**DESCRIPTION OF THE TASK**
Within the records below, filter for lines carrying the word "domain" and copy them.

**SOURCE MATERIAL**
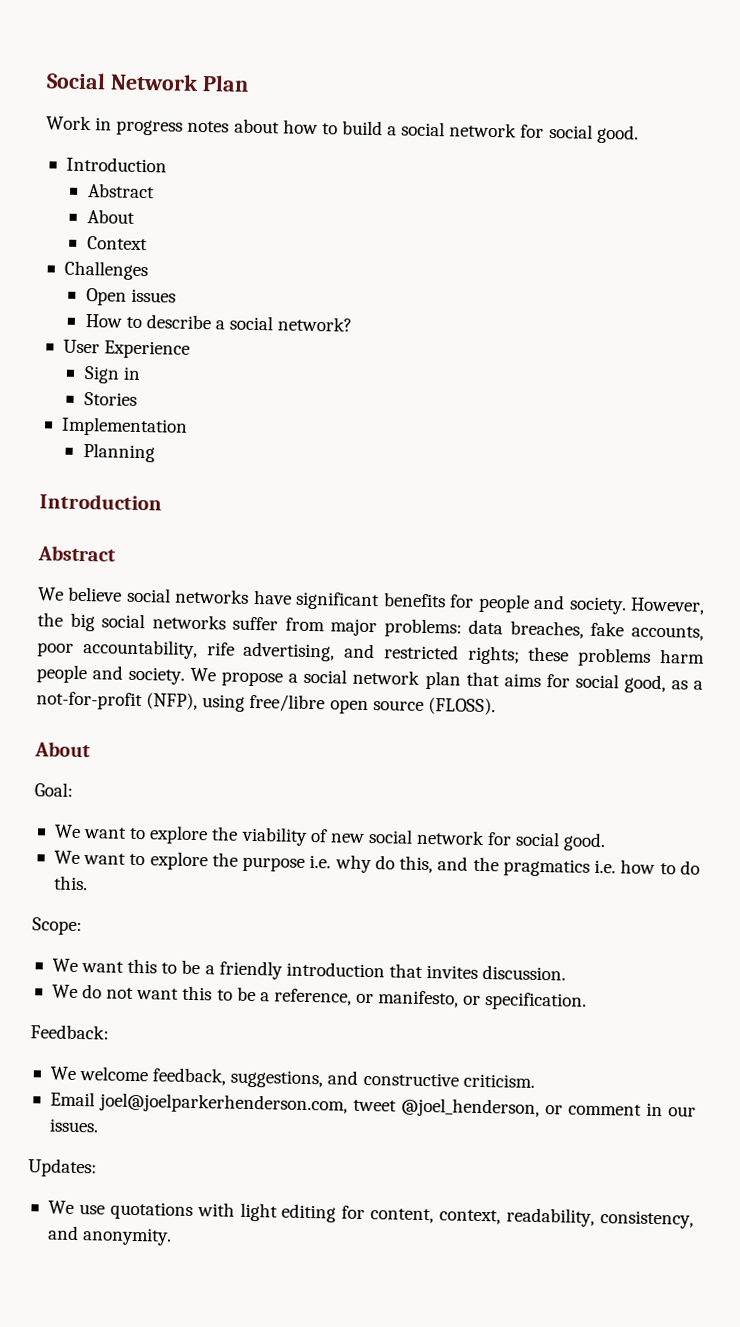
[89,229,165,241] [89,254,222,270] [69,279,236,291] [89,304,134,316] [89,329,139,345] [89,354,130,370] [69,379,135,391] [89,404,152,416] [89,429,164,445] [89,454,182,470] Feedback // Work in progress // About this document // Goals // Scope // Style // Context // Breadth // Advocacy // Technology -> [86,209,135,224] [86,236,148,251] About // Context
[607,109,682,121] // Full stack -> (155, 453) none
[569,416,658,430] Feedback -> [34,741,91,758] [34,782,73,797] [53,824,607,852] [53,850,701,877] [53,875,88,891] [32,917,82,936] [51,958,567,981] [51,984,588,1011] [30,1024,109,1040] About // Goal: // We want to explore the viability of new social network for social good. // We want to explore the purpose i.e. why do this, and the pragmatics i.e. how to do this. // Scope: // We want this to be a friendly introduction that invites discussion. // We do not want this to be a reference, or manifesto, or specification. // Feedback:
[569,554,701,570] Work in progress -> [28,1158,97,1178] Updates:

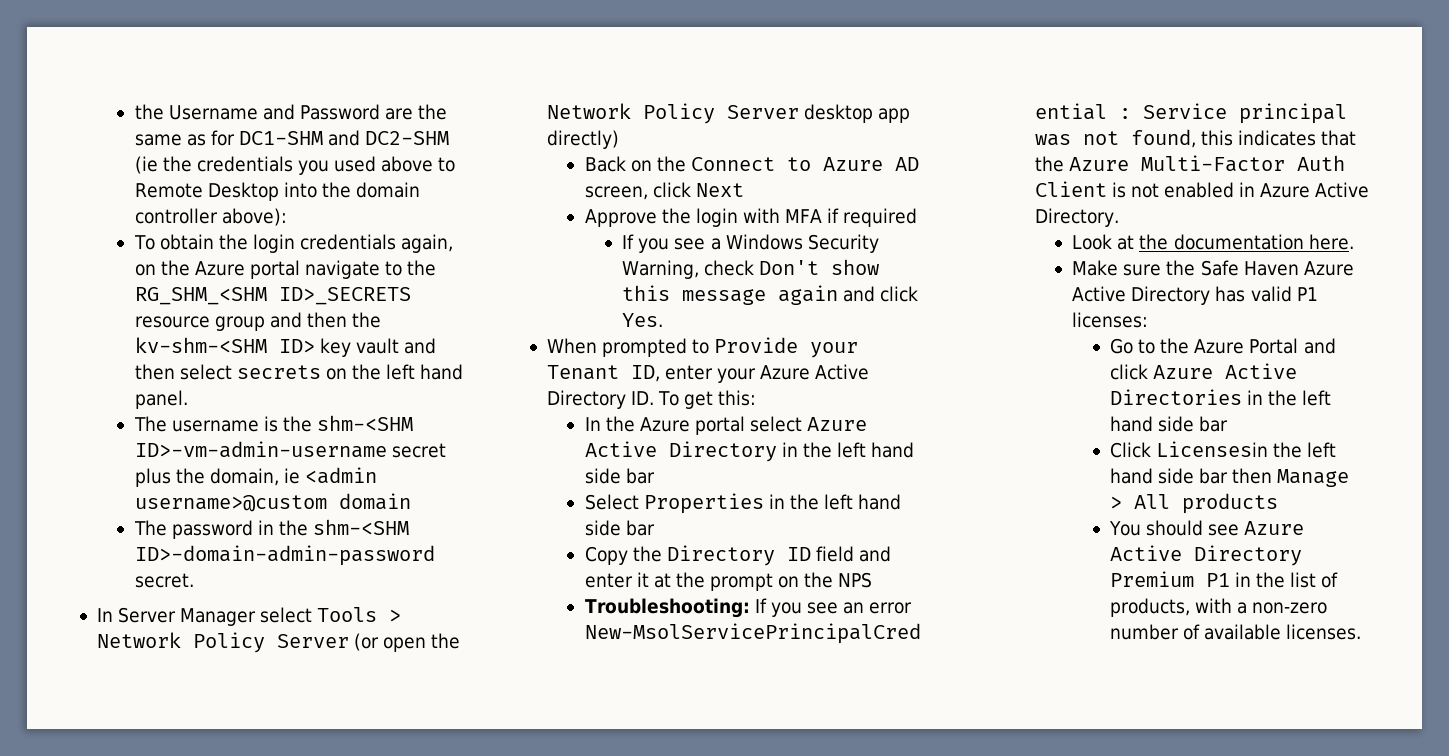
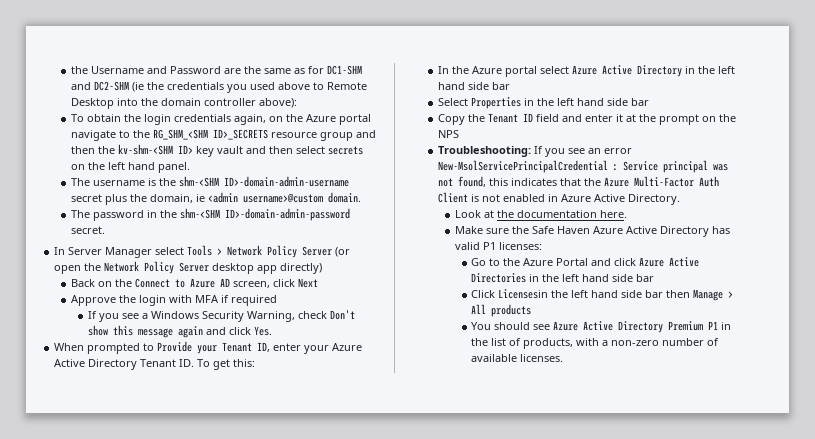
[134,441,387,458] ID>-vm-admin-username -> [223,176,349,187] ID>-domain-admin-username
[338,493,411,510] domain -> [327,192,361,203] domain.
(626, 399) none -> [140,359,177,367] Tenant
[666,545,775,566] Directory -> [487,113,518,123] Tenant

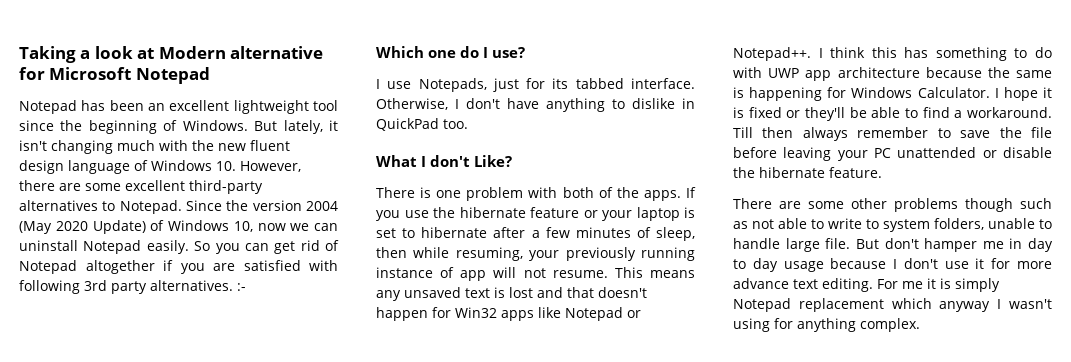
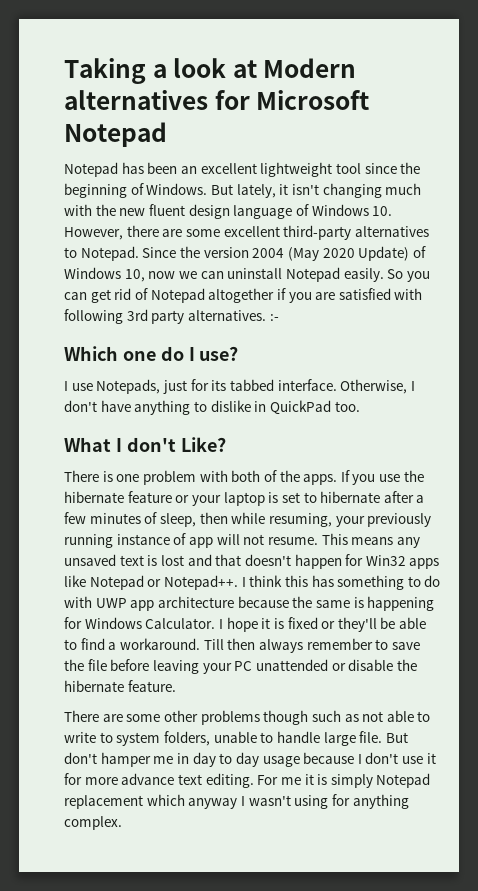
[230,46,324,59] alternative -> [64,90,208,110] alternatives

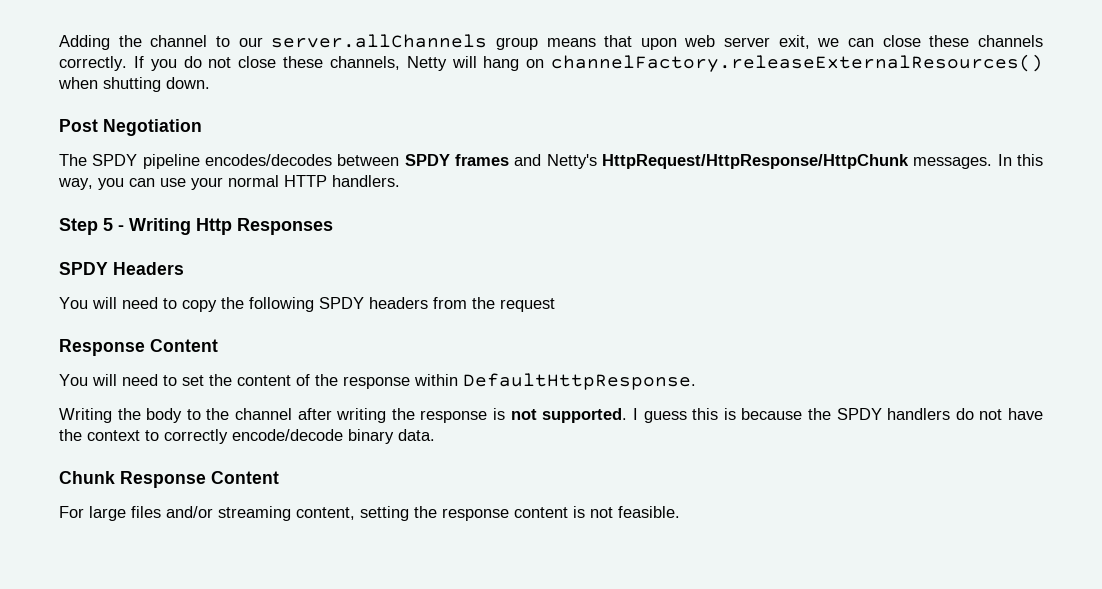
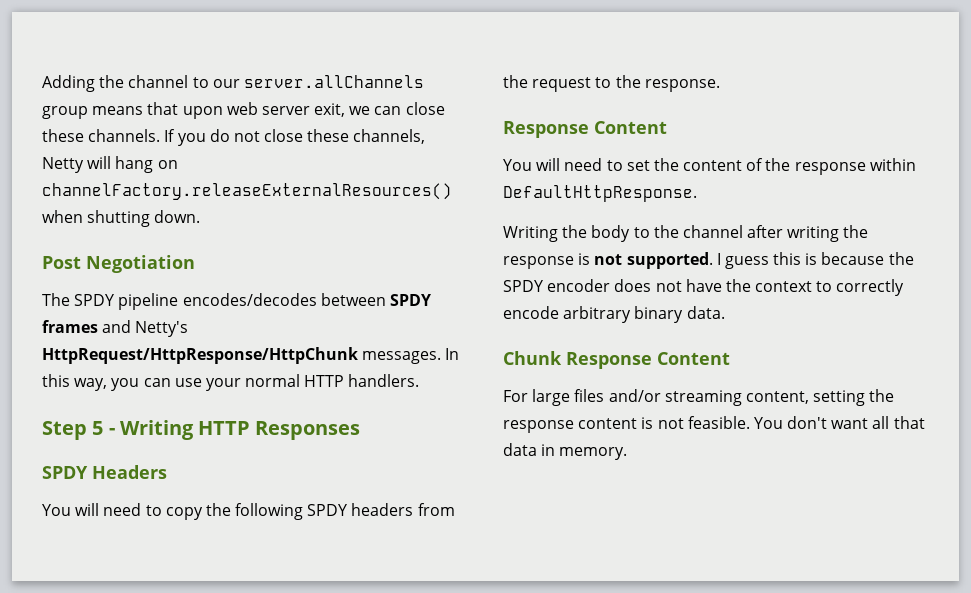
[977,35,1043,47] [59,56,127,71] channels correctly. -> [88,129,161,142] channels.
[196,218,232,235] Http -> [198,421,251,435] HTTP
(555, 305) none -> [595,75,720,92] to the response.
[887,408,974,420] handlers do -> [547,279,652,292] encoder does
[232,429,343,441] encode/decode -> [503,306,632,323] encode arbitrary
(680, 512) none -> [753,416,925,429] [503,443,628,460] You don't want all that data in memory.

**SOLUTION FOR THIS EXERCISE**
[134,441,387,458] ID>-vm-admin-username -> [223,176,349,187] ID>-domain-admin-username
[338,493,411,510] domain -> [327,192,361,203] domain.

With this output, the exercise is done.